Dihydrokoumine, a dual-target analgesic with reduced side effects isolated from a traditional Chinese medicine

Dian Liu; Jixia Wang; Tao Hou; Yan Zhang; Han Zhou; Yaopeng Zhao; Liangliang Zhou; Cuiyan Cao; Yanfang Liu; Xinmiao Liang

doi:10.1016/j.jare.2024.10.011

Dihydrokoumine, a dual-target analgesic with reduced side effects isolated from a traditional Chinese medicine

J Adv Res. 2024 Oct 24:S2090-1232(24)00465-X. doi: 10.1016/j.jare.2024.10.011. Online ahead of print.

Authors

Dian Liu¹, Jixia Wang², Tao Hou¹, Yan Zhang³, Han Zhou¹, Yaopeng Zhao¹, Liangliang Zhou⁴, Cuiyan Cao¹, Yanfang Liu⁵, Xinmiao Liang⁶

Affiliations

¹ Key Lab of Separation Science for Analytical Chemistry, Dalian Institute of Chemical Physics, Chinese Academy of Sciences, Dalian 116023, China.
² Key Lab of Separation Science for Analytical Chemistry, Dalian Institute of Chemical Physics, Chinese Academy of Sciences, Dalian 116023, China; Jiangxi Provincial Key Laboratory for Pharmacodynamic Material Basis of Traditional Chinese Medicine, Ganjiang Chinese Medicine Innovation Center, Nanchang 330000, China.
³ School of Pharmacy, Shanghai Jiao Tong University, Shanghai 200240, China.
⁴ Jiangxi Provincial Key Laboratory for Pharmacodynamic Material Basis of Traditional Chinese Medicine, Ganjiang Chinese Medicine Innovation Center, Nanchang 330000, China.
⁵ Key Lab of Separation Science for Analytical Chemistry, Dalian Institute of Chemical Physics, Chinese Academy of Sciences, Dalian 116023, China; Jiangxi Provincial Key Laboratory for Pharmacodynamic Material Basis of Traditional Chinese Medicine, Ganjiang Chinese Medicine Innovation Center, Nanchang 330000, China.

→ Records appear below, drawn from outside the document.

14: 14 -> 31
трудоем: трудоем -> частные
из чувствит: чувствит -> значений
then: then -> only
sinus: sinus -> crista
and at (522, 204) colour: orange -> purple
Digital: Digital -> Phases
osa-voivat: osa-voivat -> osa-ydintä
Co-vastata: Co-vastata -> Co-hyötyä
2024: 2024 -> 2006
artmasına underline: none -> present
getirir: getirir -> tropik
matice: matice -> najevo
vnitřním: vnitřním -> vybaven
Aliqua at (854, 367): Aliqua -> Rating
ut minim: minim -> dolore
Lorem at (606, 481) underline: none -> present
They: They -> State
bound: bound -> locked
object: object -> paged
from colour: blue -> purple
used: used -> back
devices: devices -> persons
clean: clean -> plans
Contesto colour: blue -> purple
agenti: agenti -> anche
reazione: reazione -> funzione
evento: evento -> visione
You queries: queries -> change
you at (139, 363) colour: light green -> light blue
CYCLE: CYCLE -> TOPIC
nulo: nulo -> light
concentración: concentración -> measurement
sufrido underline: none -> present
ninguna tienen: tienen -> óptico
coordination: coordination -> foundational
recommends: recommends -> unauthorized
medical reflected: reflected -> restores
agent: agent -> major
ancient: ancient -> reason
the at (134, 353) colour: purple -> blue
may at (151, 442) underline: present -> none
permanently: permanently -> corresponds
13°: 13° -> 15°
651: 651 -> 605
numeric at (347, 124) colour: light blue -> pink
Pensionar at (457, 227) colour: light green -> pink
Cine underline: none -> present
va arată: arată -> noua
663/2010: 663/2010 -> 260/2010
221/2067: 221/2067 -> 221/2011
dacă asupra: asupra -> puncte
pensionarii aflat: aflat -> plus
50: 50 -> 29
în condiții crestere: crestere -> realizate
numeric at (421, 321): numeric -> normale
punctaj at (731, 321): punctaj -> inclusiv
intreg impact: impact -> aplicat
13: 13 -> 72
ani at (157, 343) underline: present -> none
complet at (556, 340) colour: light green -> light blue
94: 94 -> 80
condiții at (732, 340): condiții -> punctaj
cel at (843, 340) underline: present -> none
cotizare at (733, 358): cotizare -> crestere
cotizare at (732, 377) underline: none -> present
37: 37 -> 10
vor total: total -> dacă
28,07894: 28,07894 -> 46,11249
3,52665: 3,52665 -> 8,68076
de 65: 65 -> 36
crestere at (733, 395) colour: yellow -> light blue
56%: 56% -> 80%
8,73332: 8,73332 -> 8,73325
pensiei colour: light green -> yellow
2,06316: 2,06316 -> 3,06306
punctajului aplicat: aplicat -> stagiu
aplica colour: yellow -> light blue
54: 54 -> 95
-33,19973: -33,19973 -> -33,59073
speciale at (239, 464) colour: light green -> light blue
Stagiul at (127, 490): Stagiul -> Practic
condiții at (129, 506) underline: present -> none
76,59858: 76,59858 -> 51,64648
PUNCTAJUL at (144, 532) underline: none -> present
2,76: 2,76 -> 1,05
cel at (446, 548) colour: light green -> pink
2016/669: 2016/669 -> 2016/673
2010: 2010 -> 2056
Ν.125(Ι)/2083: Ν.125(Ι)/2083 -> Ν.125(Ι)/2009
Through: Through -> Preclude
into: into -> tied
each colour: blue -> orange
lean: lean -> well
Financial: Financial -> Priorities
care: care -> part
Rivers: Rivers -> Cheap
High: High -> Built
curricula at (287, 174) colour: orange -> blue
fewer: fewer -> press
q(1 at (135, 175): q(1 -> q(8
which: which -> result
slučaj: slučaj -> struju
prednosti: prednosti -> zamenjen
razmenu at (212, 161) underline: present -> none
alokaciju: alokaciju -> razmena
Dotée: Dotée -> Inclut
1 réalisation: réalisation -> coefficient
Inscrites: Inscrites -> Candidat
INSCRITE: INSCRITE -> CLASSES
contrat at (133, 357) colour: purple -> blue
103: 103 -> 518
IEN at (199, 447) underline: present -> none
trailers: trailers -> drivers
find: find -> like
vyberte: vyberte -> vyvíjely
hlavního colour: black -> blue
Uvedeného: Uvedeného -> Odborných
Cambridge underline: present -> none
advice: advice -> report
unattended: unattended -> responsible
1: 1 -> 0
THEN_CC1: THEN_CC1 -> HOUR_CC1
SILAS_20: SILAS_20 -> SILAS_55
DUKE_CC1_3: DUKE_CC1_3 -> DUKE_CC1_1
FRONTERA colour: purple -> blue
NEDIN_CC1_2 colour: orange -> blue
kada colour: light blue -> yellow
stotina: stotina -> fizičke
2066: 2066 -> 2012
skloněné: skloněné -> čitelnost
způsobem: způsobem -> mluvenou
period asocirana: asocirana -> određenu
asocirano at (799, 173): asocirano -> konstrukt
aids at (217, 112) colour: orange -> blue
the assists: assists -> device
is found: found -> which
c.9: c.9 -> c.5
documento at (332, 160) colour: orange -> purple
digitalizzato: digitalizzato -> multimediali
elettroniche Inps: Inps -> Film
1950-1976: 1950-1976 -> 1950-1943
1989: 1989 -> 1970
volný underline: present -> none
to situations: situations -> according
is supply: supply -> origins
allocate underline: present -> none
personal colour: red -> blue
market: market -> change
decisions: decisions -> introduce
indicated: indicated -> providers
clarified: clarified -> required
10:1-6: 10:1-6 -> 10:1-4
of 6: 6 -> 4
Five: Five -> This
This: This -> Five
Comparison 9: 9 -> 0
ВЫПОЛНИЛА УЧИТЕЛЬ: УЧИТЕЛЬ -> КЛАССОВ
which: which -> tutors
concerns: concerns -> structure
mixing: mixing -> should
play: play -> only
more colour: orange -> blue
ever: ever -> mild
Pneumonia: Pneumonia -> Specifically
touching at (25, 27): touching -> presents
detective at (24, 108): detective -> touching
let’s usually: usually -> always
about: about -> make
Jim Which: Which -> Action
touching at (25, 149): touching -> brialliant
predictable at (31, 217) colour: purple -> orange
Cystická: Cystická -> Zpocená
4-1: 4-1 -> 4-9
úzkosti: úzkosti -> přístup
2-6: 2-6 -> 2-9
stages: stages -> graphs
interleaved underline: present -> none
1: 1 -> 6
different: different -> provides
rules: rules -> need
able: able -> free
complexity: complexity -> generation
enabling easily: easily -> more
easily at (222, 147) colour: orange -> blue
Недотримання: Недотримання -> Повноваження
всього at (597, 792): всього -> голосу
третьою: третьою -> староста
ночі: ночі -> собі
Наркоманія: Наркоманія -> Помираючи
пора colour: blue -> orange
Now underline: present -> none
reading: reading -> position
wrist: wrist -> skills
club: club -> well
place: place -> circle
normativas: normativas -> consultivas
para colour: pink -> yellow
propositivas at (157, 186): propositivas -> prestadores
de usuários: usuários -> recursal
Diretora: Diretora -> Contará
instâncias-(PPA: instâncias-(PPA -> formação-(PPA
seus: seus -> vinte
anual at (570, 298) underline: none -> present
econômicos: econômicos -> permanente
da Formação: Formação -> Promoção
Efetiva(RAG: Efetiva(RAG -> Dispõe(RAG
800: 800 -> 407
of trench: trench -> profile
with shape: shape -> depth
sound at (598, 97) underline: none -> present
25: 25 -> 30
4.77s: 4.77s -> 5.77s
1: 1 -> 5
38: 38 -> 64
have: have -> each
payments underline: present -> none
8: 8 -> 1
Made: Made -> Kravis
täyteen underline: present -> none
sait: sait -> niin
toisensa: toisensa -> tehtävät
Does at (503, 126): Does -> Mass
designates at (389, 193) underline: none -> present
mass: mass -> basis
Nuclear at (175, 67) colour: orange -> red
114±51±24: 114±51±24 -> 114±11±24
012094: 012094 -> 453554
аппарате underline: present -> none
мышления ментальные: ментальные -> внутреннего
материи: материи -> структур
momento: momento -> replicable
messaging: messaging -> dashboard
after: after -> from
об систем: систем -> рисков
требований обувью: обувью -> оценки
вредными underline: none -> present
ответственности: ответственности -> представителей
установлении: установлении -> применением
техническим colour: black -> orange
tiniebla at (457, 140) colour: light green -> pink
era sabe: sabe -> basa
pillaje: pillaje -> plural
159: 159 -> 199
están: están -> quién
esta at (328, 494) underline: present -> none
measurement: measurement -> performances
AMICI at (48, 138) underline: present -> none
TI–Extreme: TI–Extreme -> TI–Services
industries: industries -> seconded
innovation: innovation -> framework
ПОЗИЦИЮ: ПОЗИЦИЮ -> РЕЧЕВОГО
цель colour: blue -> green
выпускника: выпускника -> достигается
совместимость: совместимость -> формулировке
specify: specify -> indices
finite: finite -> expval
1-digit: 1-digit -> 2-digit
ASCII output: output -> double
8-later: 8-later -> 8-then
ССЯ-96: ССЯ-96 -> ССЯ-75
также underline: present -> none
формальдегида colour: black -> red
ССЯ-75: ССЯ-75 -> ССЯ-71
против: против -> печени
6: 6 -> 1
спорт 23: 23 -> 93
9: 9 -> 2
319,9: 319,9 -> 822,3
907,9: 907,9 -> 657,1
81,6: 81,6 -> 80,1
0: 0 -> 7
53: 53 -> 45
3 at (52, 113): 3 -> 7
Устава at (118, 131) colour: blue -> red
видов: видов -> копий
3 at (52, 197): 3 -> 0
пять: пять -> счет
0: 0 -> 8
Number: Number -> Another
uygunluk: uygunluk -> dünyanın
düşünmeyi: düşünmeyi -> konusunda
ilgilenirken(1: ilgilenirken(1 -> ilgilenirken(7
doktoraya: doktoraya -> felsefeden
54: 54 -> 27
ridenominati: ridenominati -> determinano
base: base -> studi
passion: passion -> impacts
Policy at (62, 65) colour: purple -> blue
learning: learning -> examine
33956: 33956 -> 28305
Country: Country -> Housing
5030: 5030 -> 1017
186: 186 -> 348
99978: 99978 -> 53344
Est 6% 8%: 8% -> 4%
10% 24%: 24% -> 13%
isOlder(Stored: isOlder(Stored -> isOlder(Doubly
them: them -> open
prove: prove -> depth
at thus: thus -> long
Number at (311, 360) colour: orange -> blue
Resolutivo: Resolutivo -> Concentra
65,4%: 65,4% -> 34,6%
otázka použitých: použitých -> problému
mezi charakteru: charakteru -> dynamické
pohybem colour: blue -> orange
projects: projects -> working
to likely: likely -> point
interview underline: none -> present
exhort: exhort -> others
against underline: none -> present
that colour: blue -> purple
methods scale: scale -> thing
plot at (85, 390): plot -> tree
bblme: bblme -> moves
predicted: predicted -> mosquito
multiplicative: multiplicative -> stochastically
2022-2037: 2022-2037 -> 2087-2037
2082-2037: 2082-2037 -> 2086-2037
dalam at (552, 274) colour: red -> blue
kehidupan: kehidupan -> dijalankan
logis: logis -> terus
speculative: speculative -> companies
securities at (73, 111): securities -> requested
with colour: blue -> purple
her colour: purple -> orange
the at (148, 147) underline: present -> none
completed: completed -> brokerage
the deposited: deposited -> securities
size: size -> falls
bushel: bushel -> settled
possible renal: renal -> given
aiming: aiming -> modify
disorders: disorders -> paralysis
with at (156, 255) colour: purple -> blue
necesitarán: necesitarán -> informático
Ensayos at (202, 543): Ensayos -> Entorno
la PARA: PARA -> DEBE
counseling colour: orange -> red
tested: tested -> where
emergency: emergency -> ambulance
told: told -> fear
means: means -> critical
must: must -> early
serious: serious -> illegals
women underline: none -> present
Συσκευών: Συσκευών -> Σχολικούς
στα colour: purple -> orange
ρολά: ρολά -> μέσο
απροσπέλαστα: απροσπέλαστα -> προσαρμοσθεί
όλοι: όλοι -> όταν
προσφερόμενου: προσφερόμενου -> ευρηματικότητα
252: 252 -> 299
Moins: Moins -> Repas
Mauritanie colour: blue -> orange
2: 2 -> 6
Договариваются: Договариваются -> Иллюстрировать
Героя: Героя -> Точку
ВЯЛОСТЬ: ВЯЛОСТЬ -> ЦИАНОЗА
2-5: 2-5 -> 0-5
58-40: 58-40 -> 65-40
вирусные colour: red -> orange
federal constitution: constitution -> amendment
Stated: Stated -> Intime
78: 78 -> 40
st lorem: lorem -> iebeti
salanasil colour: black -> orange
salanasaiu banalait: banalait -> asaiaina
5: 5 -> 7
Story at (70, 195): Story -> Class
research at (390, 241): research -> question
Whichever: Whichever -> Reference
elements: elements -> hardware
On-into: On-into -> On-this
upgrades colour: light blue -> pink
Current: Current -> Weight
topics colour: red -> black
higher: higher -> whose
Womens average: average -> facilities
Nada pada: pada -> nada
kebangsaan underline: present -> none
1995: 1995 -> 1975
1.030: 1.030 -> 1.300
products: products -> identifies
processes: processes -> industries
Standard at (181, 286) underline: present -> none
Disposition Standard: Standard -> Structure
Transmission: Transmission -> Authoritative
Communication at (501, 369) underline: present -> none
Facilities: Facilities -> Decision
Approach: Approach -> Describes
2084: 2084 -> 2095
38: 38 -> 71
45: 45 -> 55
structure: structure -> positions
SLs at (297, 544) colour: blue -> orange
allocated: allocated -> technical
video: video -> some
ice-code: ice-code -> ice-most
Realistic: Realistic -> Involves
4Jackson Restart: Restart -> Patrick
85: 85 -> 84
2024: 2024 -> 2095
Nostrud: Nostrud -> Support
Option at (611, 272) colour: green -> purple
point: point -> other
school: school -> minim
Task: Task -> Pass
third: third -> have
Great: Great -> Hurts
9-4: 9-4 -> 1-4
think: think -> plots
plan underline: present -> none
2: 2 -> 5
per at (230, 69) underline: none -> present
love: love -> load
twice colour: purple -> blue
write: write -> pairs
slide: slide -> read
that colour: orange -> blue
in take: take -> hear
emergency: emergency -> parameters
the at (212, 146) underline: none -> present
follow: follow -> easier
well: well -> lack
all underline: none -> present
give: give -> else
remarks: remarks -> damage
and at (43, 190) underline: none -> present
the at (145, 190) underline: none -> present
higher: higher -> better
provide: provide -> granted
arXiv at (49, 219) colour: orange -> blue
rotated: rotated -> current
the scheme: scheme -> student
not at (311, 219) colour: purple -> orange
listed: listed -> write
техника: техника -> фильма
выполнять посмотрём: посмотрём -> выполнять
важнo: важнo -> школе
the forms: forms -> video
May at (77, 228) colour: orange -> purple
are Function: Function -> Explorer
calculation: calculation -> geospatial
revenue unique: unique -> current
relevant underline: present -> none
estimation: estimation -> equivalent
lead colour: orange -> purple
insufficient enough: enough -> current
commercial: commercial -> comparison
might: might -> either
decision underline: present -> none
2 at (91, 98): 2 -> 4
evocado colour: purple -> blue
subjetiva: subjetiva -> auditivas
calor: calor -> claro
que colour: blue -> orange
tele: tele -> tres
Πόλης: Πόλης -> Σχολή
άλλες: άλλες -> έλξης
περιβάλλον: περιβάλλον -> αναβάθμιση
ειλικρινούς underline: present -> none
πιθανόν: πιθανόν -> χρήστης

Electronic address: [email protected].
⁶ Key Lab of Separation Science for Analytical Chemistry, Dalian Institute of Chemical Physics, Chinese Academy of Sciences, Dalian 116023, China; Jiangxi Provincial Key Laboratory for Pharmacodynamic Material Basis of Traditional Chinese Medicine, Ganjiang Chinese Medicine Innovation Center, Nanchang 330000, China. Electronic address: [email protected].

PMID: 39461422
DOI: 10.1016/j.jare.2024.10.011

Abstract

Introduction: Opioids are the most common antinociceptive drugs, but long-term administration causes serious adverse side effects. Gelsemium elegans Benth. is traditionally used as an analgesic agent and mainly contains indole alkaloids with structures different from those in common opioids, indicating distinct pharmacological properties. This work aims to find a new analgesic from Gelsemium elegans Benth. and evaluate it in vitro and in vivo.

Methods: Dihydrokoumine was purified from Gelsemium elegans Benth. Binding to mu opioid receptor (MOR), M3 receptor (M3R) and other 15 G protein-coupled receptors were evaluated in vitro combined with molecular docking analysis. Analgesic efficacy and side effects were measured in vivo using hot-plate, formalin paw, and rotarod tests in mice. Cytotoxicity, acute toxicity in mice and pharmacokinetics were assessed.

Results: A MOR agonist, dihydrokoumine, was first identified from Gelsemium elegans Benth. Further investigations showed that dihydrokoumine exhibited selective partial agonist action on the MOR and antagonist action on the M3R among other 15 GPCRs. In in vivo mouse models, dihydrokoumine could relieve acute pain and chronic inflammatory pain without drug tolerance and sedative side effects. Additionally, we observed a good safety profile and favorable pharmacokinetic properties.

Conclusion: A MOR partial agonist/M3R antagonist analgesic with reduced side effects was isolated from a traditional Chinese medicine. This study bestows dihydrokoumine as a new dual-target analgesic and as a potential lead compound in pain management.

Keywords: Alkaloid; Analgesic; Dual-target; M3 receptor; Traditional Chinese medicine; mu opioid receptor.